Mercedes SLS AMG

15 aprile 2021

La prima vettura interamente progettata dal reparto sportivo Mercedes AMG.
Villa Erba a Cernobbio e lo splendido lago di Como sono stati lo sfondo del primo “Luxury on the Lake”: evento internazionale di altissimo livello riservato agli amanti ed ai protagonisti del settore Lifestyle.
E proprio il mondo del lusso ha fatto da cornice all’anteprima italiana di Mercedes Benz SLS AMG.


Sportiva purosangue, che reinterpreta in chiave moderna e tecnologica le linee mozzafiato della “mitica” 300 SL, soprannominata “Ali di Gabbiano” per via della particolare apertura delle portiere.
Questa è la prima vettura interamente progettata e sviluppata dal reparto AMG in stretta collaborazione con specifiche divisioni del Mercedes Technology Center (MTC) di Sindelfingen.
Ma SLS AMG parla anche un po’ italiano, perché gli interni sono stati disegnati e curati dal Centro Stile Mercedes di Como, uno dei cinque centri stile che Mercedes ha nel mondo.


Cofano possente, posteriore muscoloso, passo lungo e carreggiate ampie sono tutti elementi che esprimono, al primo sguardo, le elevate doti dinamiche della vettura. Telaio e carrozzeria sono completamente realizzati in alluminio.
Obbiettivo dei tecnici AMG è stato quello di abbassare il più possibile il baricentro: questo ha portato alla realizzazione di elementi di collegamento tra le sezioni anteriore e posteriore della vettura e la cellula di sicurezza, resistenti alla flessione e alla torsione.
Cuore della nuova SLS AMG è il V8 aspirato da 6.3 litri (6.208 cm3) che eroga l’incredibile potenza di 420 kW/571 CV a 6.800 giri/min che, tradotto in prestazioni, significa 0-100 km/h in 3,8 s e una velocità massima autolimitata di 317 km/h.

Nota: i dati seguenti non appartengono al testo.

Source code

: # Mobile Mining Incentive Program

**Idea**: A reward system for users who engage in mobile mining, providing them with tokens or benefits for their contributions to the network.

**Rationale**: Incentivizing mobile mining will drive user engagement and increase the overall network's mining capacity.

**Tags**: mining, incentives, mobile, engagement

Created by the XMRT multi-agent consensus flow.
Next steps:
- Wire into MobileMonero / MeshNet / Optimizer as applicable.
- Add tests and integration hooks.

Il nuovo propulsore, denominato M159, deriva dal precedente M156 ed è stato completamente rielaborato: riprogettazione dell’impianto di aspirazione, utilizzo di collettori in acciaio tubolari con flusso ottimizzato ed eliminazioni dello strozzamento dell’impianto di scarico, sono solo alcune delle modifiche apportate.
Tutti questi accorgimenti e le sofisticate tecnologie dei catalizzatori permettono di rispettare le future normative Euro 5. I 571 CV di potenza vengono trasmessi alle ruote posteriori attraverso un albero di trasmissione in fibra di carbonio, simile a quello della classe C DTM.


Secondo il principio Transaxle il cambio è alloggiato al retrotreno ed è collegato al basamento del motore per mezzo di un “Torque Tube” (sistema in cui un albero in carbonio ruota allo stesso numero di giri del motore). Si tratta del nuovo AMG SPEEDSHIFT DCT a doppia frizione con sette rapporti.
Quando si utilizza una delle ultime tre modalità (Sport, Sport plus o Manuale), si attiva la funzione di doppietta automatica. L’enorme cavalleria viene scaricata a terra attraverso un differenziale autobloccante LSD meccanico a dischi.